Retirement Tax Credit
The retirement tax credit was created to try to get people to save for retirement more, specifically moderate and low income taxpayers. If you do make a contribution to your retirement account, that money isn’t taxed. Think of it like getting a deduction off of your income. You get a tax credit up to 50% of the first $2,000 invested which is a $1,000 reduction in tax. So let’s sum it up, thats a $1,000 tax reduction and the $2,000 reduction in your income is tax free. In my opinion, that’s $2,000 that is well invested. Additionally, you can deduct as much as $5,000 ($6,000 if you’re over 50 years old) in contributions to an IRA if you qualify. This tax credit vanishes as your adjusted gross income increases. Singles with adjusted gross incomes up to $28,250 and married couples with adjusted gross incomes up to $56,500 qualify. The limit is $42,375 for heads of households. Contributions to 401k’s, 403b’s, Simplified Employee Pension plans, traditional and even Roth IRAs qualify.
Employment Expenses
There are quite a few things you can deduct for work related expenses. For example, if you need to wear a certain type of outfit for your job, these items are deductible. If you need tools (i.e. levels, tripods, cameras, computers, etc.) these items are deductible if you use them regularly for your job. If you have to travel overseas for business, the cost of your passport renewal is tax deductible. If you decide to search for a new job, any amount of money put forth in that job search is tax deductible. If your job requires you to join the Chamber of Commerce or any professional organization, any dues associated with these memberships are tax deductible. Any licenses you need for your job, the fees should be tax deductible. If you subscribe to business magazines, need books in your field of research, etc. these items are tax deductible. If you’re part of a Union, any fees associated with the Union are tax deductible.
Child Care Credit
Parents can qualify for a child care credit of between 20% and 35% of what they pay for child care while they work. This is a credit, not a deduction and a credit can often be better than a deduction in many ways. If your boss offers a child care reimbursement account, which allows you to pay for the child care with pre-tax dollars, that might be an even better deal. If you qualify for a 20% credit but are in the 25% tax bracket, for example, the reimbursement plan is the way to go. (In any case, only amounts paid for the care of children under age 13 count.) You can’t double dip. Expenses paid through a plan can’t also be used to generate the tax credit. But get this: Although only $5,000 in expenses can be paid through a tax-favored reimbursement account, up to $6,000 for the care of two or more children can qualify for the credit. So, if you run the maximum through a plan at work but spend even more for work-related child care, you can claim the credit on as much as $1,000 of additional expenses. That would cut your tax bill by at least $200.
Travel Expenses
You can deduct travel expenses for business, this is perfectly acceptable.
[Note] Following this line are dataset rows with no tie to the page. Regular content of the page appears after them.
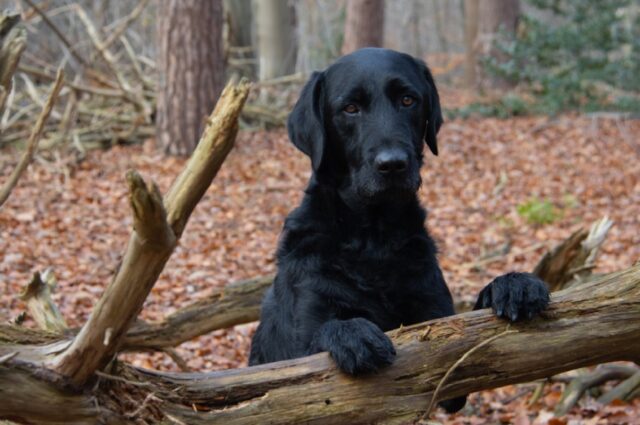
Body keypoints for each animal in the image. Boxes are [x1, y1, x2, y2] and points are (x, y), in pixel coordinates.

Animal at [250, 48, 552, 412]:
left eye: (408, 100)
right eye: (350, 108)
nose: (392, 164)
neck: (374, 238)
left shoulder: (439, 329)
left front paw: (512, 285)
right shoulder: (298, 350)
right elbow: (319, 340)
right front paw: (351, 333)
However, if you work for someone else and they are covering your travel expenses you can’t deduct them. There is no double dipping on travel expenses and this is a big red flag for the IRS. One thing you can do, which is often overlooked, is deduct at home expenses when you travel on business. For example, let’s say you have to trave overseas for two weeks and need to board your dogs while you are away on your trip. These boarding fees are tax deductible. Other similar situations apply as well, you may want to talk to a tax professional to see if you can deduct a questionable item. Every situation is unique and should be treated with care.
Gambling Losses
Gambling losses can be deducted from either an individual or a joint tax return. The catch is here you can only deduct the amount of gambling losses you have towards gambling winnings. For example, let’s say you have $1,000 of gambling winnings and $300 of gambling losses. You would only have to pay taxes on $700 of the gambling winnings. If you have more gambling losses than winnings you can deduct the whole amount against your winnings, and you can’t deduct those gambling losses against anything else.